High spectral resolution, photon counting detector for Doppler temperature measurements in magnetically confined plasmas

Abstract
This paper describes the design, construction, and performance of a single-stage microchannel-plate image intensifier used as a photon counting detector over the wavelength range from 1150 to ∼2000 Å. The intensifer incorporates three high strip current (∼300 μA) microchannel plates, constructed with 12-μ-diam channels and 15-μ center–center spacing, in a ‘‘Z’’ configuration. The use of high strip current MCPs requires gating the power supply to protect the plates from thermal runaway of the strip current. The output pulses are proximity focused onto a P-46 phosphor screen, which is fiber-optically coupled to a linear, self-scanning photodiode array. Maximum frame rates for the photodiode array are ∼ 125 000 frames/s, with maximum count rates of ∼25 000 photoevents/s. The detector was placed at the focal plane of a 1-m focal length Ebert–Fastie spectrometer and the performance characteristics of the spectrometer-detector system were evaluated using a hollow cathode Pt lamp. The linewidths measured during this evaluation demonstrate that the spatial resolution of the detector is better than 50 μ. The spectrometer-detector system was then used to determine ion temperatures from Doppler broadened impurity lines emitted from plasmas of the Alcator C tokamak.

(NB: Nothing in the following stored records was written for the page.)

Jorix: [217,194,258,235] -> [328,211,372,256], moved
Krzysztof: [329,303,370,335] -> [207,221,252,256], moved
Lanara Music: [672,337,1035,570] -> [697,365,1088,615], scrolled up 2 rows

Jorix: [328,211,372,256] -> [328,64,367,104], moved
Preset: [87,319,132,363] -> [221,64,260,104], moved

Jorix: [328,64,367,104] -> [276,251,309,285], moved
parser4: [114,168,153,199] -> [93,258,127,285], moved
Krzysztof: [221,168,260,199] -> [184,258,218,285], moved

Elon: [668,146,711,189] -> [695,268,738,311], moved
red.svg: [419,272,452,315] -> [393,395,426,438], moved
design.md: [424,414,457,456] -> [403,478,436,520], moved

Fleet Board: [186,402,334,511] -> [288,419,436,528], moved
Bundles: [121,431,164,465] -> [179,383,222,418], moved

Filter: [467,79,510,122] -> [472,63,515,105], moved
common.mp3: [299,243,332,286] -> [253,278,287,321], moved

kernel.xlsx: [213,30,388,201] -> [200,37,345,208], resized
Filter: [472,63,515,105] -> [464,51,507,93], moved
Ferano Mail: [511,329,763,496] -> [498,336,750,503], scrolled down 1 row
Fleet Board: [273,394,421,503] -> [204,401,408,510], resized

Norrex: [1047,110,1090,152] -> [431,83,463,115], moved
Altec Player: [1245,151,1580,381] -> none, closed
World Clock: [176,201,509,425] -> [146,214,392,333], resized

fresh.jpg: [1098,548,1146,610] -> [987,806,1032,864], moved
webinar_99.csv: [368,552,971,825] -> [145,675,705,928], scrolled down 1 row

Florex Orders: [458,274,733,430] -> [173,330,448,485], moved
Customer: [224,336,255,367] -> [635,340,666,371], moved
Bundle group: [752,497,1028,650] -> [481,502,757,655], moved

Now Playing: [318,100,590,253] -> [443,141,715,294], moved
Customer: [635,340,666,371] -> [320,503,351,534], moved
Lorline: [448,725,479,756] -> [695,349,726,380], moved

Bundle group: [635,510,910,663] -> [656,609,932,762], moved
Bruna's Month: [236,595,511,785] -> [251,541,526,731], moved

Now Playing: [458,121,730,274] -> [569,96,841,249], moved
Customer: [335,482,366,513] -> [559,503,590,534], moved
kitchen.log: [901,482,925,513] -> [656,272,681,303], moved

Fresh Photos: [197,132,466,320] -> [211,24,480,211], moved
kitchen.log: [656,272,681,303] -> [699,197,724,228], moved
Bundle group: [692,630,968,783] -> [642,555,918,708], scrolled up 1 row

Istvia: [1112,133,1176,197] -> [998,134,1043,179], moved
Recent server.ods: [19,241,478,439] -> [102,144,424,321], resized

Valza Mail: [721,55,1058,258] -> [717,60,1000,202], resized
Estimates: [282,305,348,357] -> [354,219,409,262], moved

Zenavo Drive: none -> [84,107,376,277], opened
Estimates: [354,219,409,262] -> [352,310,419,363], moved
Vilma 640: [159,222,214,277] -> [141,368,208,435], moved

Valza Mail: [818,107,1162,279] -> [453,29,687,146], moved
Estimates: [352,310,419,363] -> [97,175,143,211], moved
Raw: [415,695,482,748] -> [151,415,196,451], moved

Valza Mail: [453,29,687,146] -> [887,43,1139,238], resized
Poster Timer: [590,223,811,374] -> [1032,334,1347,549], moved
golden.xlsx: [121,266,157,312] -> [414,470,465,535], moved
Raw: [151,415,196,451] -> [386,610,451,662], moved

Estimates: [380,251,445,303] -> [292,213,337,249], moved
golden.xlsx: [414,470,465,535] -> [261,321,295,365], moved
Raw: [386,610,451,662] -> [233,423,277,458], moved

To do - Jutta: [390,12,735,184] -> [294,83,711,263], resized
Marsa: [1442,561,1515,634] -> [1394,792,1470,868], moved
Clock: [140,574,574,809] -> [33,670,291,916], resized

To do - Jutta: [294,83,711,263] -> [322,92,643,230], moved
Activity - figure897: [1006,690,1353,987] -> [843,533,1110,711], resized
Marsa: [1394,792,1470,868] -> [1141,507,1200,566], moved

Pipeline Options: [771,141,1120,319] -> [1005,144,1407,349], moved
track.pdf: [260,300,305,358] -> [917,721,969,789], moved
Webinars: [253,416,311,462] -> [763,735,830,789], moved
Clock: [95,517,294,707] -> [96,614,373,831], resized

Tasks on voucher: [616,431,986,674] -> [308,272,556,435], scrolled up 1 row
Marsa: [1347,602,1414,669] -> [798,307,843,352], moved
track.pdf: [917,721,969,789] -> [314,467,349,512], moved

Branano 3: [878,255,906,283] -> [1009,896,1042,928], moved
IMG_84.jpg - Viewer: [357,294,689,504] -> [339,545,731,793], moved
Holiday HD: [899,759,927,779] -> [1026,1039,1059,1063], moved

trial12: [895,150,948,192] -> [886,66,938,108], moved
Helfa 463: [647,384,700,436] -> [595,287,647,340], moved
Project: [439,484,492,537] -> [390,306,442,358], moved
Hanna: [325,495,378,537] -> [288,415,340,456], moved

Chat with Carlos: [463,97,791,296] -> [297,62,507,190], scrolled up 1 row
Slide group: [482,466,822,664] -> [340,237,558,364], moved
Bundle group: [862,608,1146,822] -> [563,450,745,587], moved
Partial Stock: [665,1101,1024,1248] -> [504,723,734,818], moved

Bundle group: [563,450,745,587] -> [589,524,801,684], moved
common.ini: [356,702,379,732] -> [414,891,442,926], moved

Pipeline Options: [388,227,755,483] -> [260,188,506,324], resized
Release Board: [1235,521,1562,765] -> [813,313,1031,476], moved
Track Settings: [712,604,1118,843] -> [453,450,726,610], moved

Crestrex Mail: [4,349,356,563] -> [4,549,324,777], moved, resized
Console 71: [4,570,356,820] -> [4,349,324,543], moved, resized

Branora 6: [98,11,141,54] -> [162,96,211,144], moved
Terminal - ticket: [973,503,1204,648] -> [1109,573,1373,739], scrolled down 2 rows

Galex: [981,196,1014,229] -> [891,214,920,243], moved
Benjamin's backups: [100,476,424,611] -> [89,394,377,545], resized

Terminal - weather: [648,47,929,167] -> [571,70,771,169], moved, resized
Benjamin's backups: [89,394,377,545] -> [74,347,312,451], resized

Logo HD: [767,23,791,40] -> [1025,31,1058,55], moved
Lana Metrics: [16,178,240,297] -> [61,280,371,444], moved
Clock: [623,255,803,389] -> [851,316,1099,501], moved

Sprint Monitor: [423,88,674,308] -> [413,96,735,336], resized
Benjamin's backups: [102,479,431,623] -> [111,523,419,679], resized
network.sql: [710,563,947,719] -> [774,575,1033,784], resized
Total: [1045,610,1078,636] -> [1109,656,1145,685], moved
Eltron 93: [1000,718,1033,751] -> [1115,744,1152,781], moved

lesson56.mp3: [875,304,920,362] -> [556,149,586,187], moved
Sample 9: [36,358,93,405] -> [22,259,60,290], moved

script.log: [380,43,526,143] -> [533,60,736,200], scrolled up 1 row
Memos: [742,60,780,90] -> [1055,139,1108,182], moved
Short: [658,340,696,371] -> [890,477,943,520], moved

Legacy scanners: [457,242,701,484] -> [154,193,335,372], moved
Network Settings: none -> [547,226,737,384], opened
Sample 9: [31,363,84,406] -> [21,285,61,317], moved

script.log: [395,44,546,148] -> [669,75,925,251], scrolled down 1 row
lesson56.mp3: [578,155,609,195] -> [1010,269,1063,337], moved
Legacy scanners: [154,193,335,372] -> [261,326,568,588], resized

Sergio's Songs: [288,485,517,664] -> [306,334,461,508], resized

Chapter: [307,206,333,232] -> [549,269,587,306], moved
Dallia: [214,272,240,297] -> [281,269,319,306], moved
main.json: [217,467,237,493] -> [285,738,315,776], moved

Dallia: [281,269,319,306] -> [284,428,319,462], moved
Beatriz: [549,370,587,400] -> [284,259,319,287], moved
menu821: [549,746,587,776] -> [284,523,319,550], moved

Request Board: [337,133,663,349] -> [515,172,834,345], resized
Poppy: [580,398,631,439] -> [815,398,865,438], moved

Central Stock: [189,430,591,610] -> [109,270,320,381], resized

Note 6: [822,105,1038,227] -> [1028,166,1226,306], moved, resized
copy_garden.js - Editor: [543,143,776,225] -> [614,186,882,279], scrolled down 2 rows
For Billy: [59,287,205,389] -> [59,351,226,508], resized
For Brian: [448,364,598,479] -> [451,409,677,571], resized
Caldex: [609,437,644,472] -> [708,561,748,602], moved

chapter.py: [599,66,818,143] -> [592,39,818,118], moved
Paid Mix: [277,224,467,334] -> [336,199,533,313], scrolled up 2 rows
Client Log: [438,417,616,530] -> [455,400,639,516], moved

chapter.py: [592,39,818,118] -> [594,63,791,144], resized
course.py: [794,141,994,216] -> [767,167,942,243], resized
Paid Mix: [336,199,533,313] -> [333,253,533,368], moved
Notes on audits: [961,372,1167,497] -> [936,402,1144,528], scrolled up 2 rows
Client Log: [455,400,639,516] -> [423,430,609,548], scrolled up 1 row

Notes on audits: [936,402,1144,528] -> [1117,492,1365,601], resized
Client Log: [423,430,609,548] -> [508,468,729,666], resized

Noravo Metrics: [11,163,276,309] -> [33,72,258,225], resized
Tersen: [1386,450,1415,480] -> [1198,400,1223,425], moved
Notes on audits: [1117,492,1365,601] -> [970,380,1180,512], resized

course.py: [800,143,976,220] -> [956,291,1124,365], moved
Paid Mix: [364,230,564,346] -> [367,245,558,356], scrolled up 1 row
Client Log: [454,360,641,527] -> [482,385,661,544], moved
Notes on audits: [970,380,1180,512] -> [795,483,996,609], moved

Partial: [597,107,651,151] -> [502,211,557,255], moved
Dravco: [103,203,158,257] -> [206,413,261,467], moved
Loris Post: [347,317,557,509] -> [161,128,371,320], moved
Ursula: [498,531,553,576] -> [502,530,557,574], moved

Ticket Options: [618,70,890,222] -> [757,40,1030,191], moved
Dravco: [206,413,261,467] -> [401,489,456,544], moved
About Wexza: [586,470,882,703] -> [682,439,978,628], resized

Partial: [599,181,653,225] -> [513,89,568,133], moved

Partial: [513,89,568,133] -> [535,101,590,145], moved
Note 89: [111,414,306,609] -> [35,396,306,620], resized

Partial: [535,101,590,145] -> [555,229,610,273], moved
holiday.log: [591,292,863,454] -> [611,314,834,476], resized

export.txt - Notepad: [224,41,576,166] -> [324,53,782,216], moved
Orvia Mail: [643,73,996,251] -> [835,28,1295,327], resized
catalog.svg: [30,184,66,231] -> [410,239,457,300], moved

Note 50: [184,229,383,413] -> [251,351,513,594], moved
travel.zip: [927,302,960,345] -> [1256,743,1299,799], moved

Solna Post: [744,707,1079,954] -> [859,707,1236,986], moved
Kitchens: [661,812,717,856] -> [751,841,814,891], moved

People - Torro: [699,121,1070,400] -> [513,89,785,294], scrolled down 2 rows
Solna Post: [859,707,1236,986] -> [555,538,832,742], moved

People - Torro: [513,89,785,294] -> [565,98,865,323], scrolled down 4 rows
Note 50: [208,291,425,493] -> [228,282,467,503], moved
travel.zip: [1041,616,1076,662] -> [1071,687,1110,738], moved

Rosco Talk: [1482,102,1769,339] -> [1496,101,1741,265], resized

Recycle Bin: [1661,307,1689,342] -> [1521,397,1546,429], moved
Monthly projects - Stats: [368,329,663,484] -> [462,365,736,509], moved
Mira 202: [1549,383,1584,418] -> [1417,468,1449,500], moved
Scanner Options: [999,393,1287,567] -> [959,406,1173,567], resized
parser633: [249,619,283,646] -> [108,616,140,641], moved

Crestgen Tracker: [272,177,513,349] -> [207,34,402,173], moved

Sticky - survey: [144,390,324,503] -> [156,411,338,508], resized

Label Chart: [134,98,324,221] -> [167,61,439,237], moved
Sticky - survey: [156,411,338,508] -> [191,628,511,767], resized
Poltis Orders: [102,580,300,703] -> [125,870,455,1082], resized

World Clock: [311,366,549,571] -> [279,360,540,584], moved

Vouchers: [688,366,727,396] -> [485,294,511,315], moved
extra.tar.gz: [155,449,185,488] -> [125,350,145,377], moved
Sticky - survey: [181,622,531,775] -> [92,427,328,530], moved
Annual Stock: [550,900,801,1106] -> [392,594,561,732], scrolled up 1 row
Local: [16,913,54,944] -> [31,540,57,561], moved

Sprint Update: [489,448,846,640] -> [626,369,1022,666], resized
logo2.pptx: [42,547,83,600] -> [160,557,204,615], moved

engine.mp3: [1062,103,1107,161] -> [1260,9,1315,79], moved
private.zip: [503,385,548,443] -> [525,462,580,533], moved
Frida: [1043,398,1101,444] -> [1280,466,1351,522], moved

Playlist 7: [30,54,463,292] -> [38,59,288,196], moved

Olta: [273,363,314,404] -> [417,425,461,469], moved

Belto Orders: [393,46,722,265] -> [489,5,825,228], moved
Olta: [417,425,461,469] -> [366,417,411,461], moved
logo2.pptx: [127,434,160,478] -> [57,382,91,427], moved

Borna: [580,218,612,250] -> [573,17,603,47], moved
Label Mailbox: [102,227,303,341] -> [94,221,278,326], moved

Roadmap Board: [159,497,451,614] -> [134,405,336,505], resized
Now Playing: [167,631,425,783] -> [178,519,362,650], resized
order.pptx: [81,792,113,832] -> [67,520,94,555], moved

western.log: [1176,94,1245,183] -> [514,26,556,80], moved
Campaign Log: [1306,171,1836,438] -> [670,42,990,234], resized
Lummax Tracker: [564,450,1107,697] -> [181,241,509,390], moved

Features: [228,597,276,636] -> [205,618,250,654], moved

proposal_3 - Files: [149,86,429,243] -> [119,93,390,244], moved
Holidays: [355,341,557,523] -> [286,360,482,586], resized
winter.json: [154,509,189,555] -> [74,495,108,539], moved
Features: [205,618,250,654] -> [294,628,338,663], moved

This detector demonstrated more than an order of magnitude increase in sensitivity compared to a photon-counting photomultiplier tube with a vibrating mirror previously used for these measurements with the same spectrometer. This permitted a determination of the central ion temperature of the Alcator C tokamak using the ‘‘forbidden’’ line of Fe xii at 1354.1 Å which was not detected with the previous system.